The theater’s first movie “The Sign on the Door” starring Norma Talmadge had a two-night run, followed by “The Old Nest” on Nov. 14 and 15. The latter featured Dwight T. Crittenden, Mary Alden and Nick Cogley, advertised in the local press (contemporary celebs, take note) as “the greatest star cast ever assembled.”

Adult admission was 25 cents plus a three-cent war tax (17 cents total for non-holiday matinees). Children’s tickets cost 15 cents plus a two-cent war tax (11 cents total for non-holiday matinees), and fancy lodge seats were 36 cents plus a four-cent war tax. Of course, the Riant showed nothing but silent films until 1928.

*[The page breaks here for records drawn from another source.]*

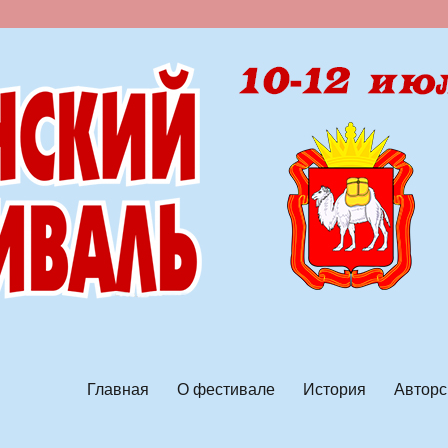
ской песни
Главная
О фестивале
История
Авторс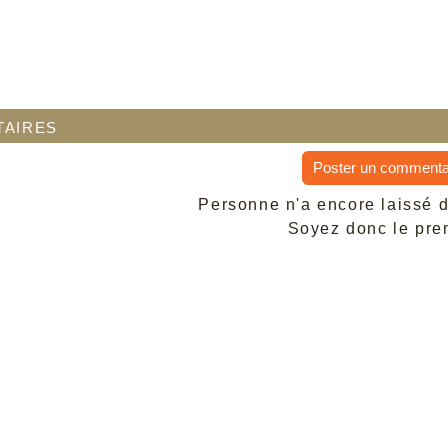
aires
Poster un commenta
Personne n'a encore laissé 
Soyez donc le prem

In those days, Coll notes, Conshohocken actually had its share of movie theaters, among them, Little’s Opera House, the Gem and the Forrest. “An Uptown movie theater that Nicholas Talone had proposed at the northwest corner of Ninth and Fayette street never developed,” he adds.

The proprietor of Coll’s Custom Framing as well as a current borough councilman, Coll says the Riant was part of the H. Fried Enterprises theater group during the 1930s and ‘40s. The chain also included the borough’s Forrest, Wayne’s Anthony Wayne, Ardmore’s Suburban Theatre and Bryn Mawr’s Seville – today’s restored Bryn Mawr Film Institute.

Coll figures the Riant stopped showing films in the early 1970s. The property was purchased by Montgomery County Redevelopment Authority in 1975 and demolished in 1976. “And contrary to what a lot of people think, ‘Mash’ wasn’t the last movie that played at the Riant,” he says. “‘Mash’ is on the marquee in some of the pictures you see today, so people make that assumption. What happened, though, somebody was making a movie in town and wanted something up on the marquee and ‘Mash’ was what they came up with.”

Reginancl on April 9, 2013 at 5:52 pm

My great great uncle harry schwalbe owned this theater at one time

Gene354 on December 22, 2017 at 1:45 pm

I went here often as a child in the 1950s. The only movie I can remember now seeing there was “Bambi”.